Innovate or be history

Innovate or be history

Linda Pollard, chairman of Leeds Teaching Hospitals NHS Trust, tells BQ editor Mike Hughes about the importance of innovation.

Linda Pollard’s job at the head of the LTH NHS trust makes her responsible for a £1bn turnover and about 14,000 staff. “Innovation is totally essential,” she says. “We are lucky at Leeds that we are a major research centre, nationally and internationally and it is clear to me that research and innovation have to be at the forefront of everything we do.

“We are working on so many specialisms here, from hand replacement to organ research – there are dozens of pieces of work going on all over the place and without it you are doomed.” That volume of work will soon be added to if a bid is successful with Sheffield to be the Genomics centre for the North, focusing attention and funding on cutting edge DNA research and mapping.

“That’s the latest thing, but behind that is research, research, innovation, innovation. And if you take your eye off the ball you will be history in a very short space of time. That refreshing thinking needs to be pressed home at the highest level, so Leeds is very fortunate to have Linda Pollard at the top of its tree. She has a vision of how hospitals should be run and it is a perfect fit for this age of high technology and bright ideas – and has found the ideal home in a region rich with innovation that has earned it a global reputation.

“It has to be part of what you genuinely believe in as an organisation and it has to form an enormous part of your strategy, which is what it does at Leeds. If you don’t support it and don’t support the people working in collaborations all over the world, you get left behind and lose those people.

“I want them in Leeds and need them in Leeds and I particularly want them to teach in Leeds so we can bring through the next generation who are inspired by them and want to do their own creativity.”

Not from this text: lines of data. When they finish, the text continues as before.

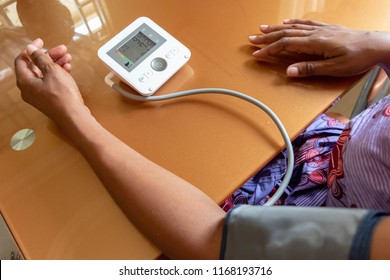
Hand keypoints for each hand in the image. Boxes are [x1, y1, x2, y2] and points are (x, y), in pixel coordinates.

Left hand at [14, 38, 88, 123]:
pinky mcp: (50, 99)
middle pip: (35, 67)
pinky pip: (51, 82)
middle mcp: (29, 89)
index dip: (31, 49)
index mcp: (25, 81)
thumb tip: (30, 49)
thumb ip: (40, 58)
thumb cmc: (62, 94)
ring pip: (45, 74)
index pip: (22, 60)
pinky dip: (58, 74)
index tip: (42, 42)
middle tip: (62, 50)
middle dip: (49, 56)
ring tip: (68, 58)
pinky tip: (68, 69)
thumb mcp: (52, 71)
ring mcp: (40, 95)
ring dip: (56, 64)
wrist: (74, 116)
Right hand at [249, 19, 389, 76]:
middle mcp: (315, 33)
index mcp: (315, 43)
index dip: (269, 50)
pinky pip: (305, 23)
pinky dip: (293, 23)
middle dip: (266, 38)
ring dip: (275, 29)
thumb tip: (288, 72)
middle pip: (285, 33)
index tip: (256, 54)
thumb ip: (310, 69)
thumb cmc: (357, 58)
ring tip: (262, 29)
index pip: (285, 45)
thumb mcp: (333, 68)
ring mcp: (320, 29)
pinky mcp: (326, 28)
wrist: (376, 45)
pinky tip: (286, 22)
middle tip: (251, 40)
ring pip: (293, 27)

Keen to set an example, Linda admits to ‘running on a prototype’ herself, having had an outside knee joint fitted a few years ago and adds ‘this sort of thing goes on all the time’.

“I was asked if I would be up for a prototype and said ‘of course, anything is better than what I have’. You have confidence in your clinician – otherwise you shouldn’t be there in the first place.

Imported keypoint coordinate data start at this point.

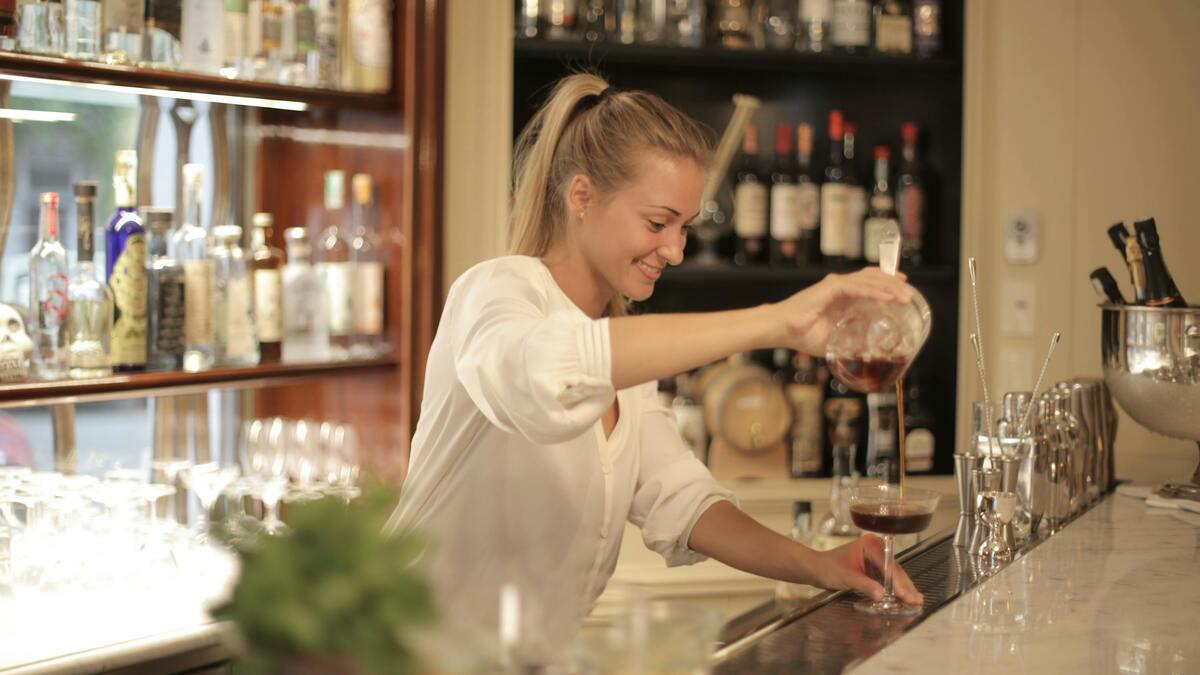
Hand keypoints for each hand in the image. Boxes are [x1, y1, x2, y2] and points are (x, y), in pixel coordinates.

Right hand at [771, 268, 913, 355]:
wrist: (781, 330)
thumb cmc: (803, 334)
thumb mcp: (835, 340)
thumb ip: (851, 342)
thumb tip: (870, 354)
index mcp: (842, 296)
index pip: (870, 283)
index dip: (888, 284)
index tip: (904, 290)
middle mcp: (840, 286)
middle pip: (874, 278)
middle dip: (894, 284)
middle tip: (911, 294)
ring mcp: (835, 285)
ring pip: (869, 280)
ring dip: (889, 287)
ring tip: (905, 296)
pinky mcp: (830, 287)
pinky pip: (858, 287)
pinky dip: (875, 292)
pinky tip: (888, 298)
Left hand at [813, 535, 923, 605]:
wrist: (814, 569)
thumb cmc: (827, 568)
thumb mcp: (846, 577)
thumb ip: (865, 585)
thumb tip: (882, 595)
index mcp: (870, 544)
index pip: (888, 565)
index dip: (897, 582)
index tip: (905, 595)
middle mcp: (876, 548)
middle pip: (895, 570)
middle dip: (905, 586)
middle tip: (916, 601)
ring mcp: (876, 558)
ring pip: (894, 575)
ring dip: (903, 589)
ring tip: (916, 602)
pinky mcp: (874, 568)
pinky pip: (888, 579)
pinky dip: (895, 590)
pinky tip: (905, 599)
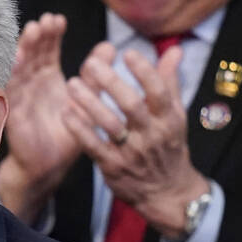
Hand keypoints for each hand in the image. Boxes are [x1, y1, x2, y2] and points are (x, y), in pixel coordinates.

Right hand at [0, 14, 81, 221]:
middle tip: (45, 21)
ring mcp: (20, 96)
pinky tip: (16, 60)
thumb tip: (110, 47)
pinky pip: (11, 91)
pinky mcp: (14, 112)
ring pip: (19, 67)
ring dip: (23, 48)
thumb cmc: (66, 133)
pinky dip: (12, 74)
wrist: (49, 165)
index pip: (47, 50)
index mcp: (47, 78)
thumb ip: (96, 76)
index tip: (58, 20)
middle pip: (31, 53)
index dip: (51, 34)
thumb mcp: (85, 101)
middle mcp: (31, 83)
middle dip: (37, 36)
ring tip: (32, 31)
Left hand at [63, 41, 208, 235]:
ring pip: (109, 125)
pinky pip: (93, 145)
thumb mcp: (175, 115)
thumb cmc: (167, 145)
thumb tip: (175, 49)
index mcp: (168, 119)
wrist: (166, 192)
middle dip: (111, 83)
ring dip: (89, 103)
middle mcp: (152, 135)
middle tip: (92, 63)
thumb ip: (170, 81)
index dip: (144, 72)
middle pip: (131, 105)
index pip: (158, 92)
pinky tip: (66, 112)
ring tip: (72, 84)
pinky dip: (79, 129)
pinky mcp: (113, 167)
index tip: (128, 53)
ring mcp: (132, 152)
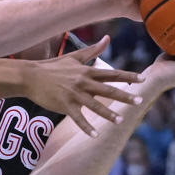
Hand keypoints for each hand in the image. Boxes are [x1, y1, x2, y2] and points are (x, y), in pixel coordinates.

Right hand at [24, 35, 143, 135]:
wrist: (30, 76)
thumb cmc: (52, 66)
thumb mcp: (74, 57)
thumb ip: (92, 50)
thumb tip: (107, 38)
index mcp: (87, 71)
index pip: (112, 74)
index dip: (128, 76)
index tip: (143, 80)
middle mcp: (83, 82)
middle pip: (108, 90)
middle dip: (125, 96)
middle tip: (140, 102)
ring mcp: (74, 94)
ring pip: (95, 105)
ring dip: (108, 114)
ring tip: (121, 121)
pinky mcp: (64, 105)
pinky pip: (78, 118)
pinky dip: (86, 127)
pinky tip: (95, 135)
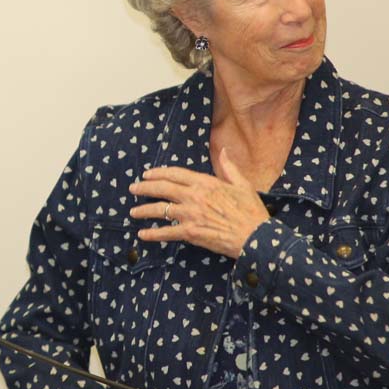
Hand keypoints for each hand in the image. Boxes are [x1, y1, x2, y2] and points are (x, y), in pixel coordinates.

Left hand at [128, 148, 269, 257]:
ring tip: (133, 212)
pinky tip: (142, 235)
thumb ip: (229, 167)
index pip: (175, 174)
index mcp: (206, 182)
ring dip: (144, 210)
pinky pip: (166, 232)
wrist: (256, 237)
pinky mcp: (191, 233)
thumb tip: (223, 151)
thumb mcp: (243, 184)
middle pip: (162, 188)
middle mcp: (195, 196)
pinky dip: (152, 234)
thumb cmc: (251, 211)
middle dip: (144, 188)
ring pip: (160, 209)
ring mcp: (191, 214)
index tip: (147, 174)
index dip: (158, 173)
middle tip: (133, 189)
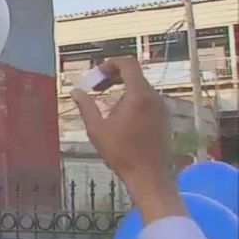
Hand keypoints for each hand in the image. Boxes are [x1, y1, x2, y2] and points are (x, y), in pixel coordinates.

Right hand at [72, 58, 184, 222]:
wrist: (149, 175)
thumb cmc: (121, 153)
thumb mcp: (96, 129)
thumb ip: (86, 106)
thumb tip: (75, 92)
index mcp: (138, 95)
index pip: (128, 64)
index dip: (110, 63)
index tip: (96, 74)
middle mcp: (153, 97)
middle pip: (134, 74)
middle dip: (112, 76)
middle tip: (95, 87)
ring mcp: (160, 107)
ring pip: (140, 87)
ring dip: (121, 88)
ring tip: (105, 103)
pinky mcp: (163, 117)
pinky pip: (146, 99)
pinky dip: (131, 99)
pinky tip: (119, 115)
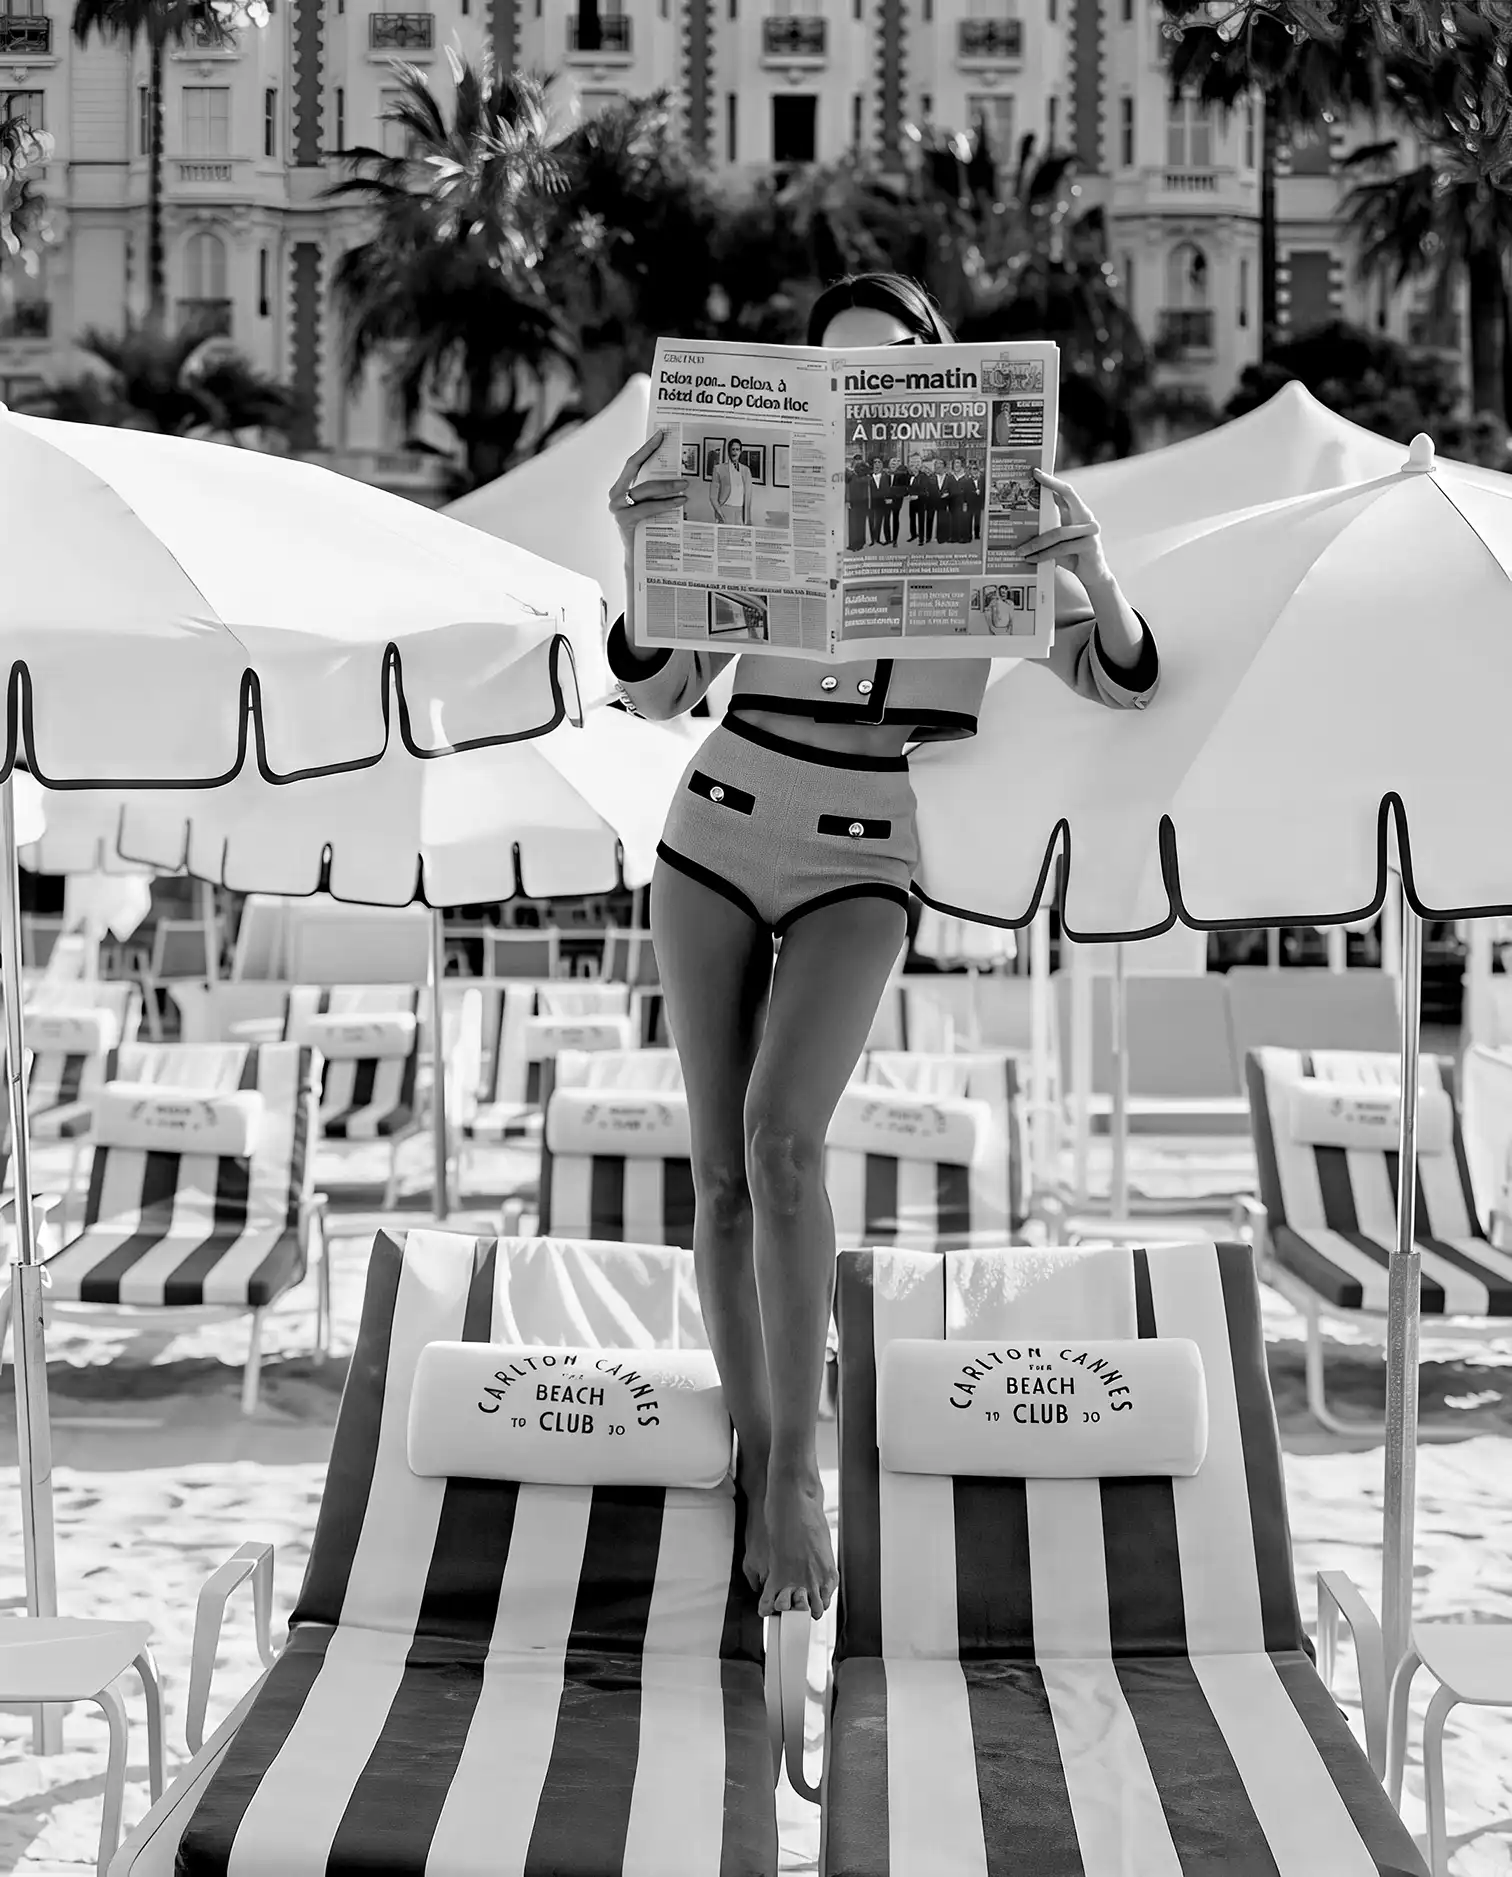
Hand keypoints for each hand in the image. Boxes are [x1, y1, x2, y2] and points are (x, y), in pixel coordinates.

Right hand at [610, 430, 688, 556]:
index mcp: (620, 488)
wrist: (638, 560)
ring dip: (667, 487)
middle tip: (679, 460)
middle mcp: (615, 496)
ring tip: (685, 486)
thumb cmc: (646, 531)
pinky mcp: (624, 520)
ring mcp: (618, 508)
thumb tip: (676, 474)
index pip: (632, 463)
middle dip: (657, 462)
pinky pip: (648, 507)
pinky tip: (680, 502)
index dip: (645, 448)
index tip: (660, 435)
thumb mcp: (648, 507)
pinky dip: (666, 504)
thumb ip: (653, 493)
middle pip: (637, 471)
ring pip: (645, 490)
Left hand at [1021, 468, 1111, 585]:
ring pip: (1058, 532)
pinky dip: (1044, 555)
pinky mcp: (1090, 545)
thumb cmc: (1073, 556)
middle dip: (1050, 485)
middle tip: (1033, 479)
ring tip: (1020, 550)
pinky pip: (1062, 548)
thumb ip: (1050, 526)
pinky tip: (1032, 559)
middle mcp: (1087, 517)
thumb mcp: (1059, 540)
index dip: (1052, 481)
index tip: (1036, 472)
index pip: (1066, 492)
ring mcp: (1091, 530)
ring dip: (1036, 543)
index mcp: (1079, 512)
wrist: (1093, 575)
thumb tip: (1026, 517)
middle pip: (1068, 495)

“It is all about how they talk you through the benefits. You should have a degree of apprehension about any intervention because your body can react in certain ways. But if you understand you go into it with your eyes open. There is something new every day in this arena. Medtech in our part of the world is fantastic and you have to take the benefits of that. We have people on our doorstep doing this work who couldn’t do it without access to the people we employ and vice versa.

We have to keep pushing the boundaries. You would be very foolish as an organisation not to take it seriously and sell it to the population, and also to the staff, because they love success and working as part of a clinician’s team. It is a real morale booster.”

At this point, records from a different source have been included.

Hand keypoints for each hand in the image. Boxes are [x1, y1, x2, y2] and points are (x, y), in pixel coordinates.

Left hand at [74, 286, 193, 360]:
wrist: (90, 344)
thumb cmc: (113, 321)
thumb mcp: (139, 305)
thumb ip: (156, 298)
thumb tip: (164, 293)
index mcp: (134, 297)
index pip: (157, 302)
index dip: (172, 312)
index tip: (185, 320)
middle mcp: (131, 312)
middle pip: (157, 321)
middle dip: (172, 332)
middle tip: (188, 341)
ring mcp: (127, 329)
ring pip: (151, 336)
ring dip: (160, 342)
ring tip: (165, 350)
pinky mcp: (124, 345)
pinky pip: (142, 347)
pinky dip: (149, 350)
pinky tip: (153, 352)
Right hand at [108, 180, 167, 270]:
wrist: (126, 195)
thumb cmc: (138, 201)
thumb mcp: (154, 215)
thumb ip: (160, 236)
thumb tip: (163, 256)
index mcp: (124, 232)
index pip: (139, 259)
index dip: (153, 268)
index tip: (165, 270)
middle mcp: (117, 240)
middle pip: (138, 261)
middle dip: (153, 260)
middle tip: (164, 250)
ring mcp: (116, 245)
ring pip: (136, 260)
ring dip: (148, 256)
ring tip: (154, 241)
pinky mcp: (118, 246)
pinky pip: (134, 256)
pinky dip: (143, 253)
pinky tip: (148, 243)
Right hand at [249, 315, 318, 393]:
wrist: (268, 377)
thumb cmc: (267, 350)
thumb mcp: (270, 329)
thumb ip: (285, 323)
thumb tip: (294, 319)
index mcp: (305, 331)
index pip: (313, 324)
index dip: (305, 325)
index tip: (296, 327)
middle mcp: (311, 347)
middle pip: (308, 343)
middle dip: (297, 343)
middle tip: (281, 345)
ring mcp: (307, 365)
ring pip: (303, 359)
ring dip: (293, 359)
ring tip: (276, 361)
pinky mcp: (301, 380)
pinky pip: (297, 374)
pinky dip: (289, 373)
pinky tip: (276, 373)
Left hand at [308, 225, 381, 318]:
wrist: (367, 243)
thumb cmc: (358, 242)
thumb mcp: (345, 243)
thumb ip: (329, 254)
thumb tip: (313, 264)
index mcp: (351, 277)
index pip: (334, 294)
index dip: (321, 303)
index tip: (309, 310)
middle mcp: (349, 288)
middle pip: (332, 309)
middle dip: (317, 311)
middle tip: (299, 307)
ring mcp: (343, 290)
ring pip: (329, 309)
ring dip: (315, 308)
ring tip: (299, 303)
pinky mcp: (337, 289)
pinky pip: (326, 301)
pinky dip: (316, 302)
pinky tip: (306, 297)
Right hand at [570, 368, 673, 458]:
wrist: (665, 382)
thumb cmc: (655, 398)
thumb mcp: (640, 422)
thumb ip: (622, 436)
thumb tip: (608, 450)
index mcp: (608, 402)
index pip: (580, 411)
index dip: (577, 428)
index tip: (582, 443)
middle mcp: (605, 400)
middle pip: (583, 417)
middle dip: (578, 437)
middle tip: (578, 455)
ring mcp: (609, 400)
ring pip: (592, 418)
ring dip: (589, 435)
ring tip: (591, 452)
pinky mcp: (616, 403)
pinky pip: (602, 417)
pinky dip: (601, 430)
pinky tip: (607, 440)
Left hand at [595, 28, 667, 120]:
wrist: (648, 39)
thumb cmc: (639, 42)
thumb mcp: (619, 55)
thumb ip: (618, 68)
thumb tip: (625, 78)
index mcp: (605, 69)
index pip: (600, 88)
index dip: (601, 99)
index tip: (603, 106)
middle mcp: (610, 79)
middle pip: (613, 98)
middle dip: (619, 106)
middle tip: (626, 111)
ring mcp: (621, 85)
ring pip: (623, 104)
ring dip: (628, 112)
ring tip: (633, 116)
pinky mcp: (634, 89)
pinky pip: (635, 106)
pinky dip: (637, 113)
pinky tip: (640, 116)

The trust has developed a strong relationship between the Leeds Cancer Centre and cancer services provided in Malta, including the training of two separate groups of medical physicist students, and a contract commissioning two new Linear Particle Accelerator (Linac) machines for treating cancer with radiation.

LTH has also delivered oncology nurse training in Malta and Leeds, which, in turn, follows on from an agreement with the King Hussein Cancer Centre in Amman for training and collaboration in Jordan and Leeds.

Wherever it works, there is a LTHT enthusiasm for both spreading the word and pushing the boundaries. “There is no question of the home benefit of what we are doing, but I am after a world reputation because that is what attracts the big-hitters who want to get involved in certain subject matters that we are leading on,” says Linda.

“There is a question asked at every consultant interview we do: ‘what do you do with research?’. We are aligned with the university and have a responsibility there to encourage research and we are a teaching hospital. Linda and the trust has worked closely with Olga Kubossava who - as well as being a member of the wonderful Luxuriant Flowing Hair Club for Scientists (it really exists, as part of www.improbable.com) – set up and runs Image Analysis.

From completing her PhD in computer science at Leeds in 2007, Olga’s company is now a leading pioneer in MRI analysis software. Its cutting edge work allows for early detection of even subtle changes in MRI scans taken before and after the treatment from patients with, for example, rheumatoid arthritis and cancer.

“Olga is seriously amazing. I was chairing the university when I first came across her and she won Innovator of the year. That was her first accolade, but she has just gone on and on, and she is now at the leading edge of her sector. She is a role model of what you can do after the initial struggles of getting started. She is young and she has really cracked it. As we all know, there will be failures and successes along the way, but if you don’t try, you don’t know.

For all the Olgas and John Fishers, there will be other poor souls who are still flogging away who haven’t had the breakthrough yet, for whatever reason. But if they are working on a serious innovation that needs support, then we have to seek them out.”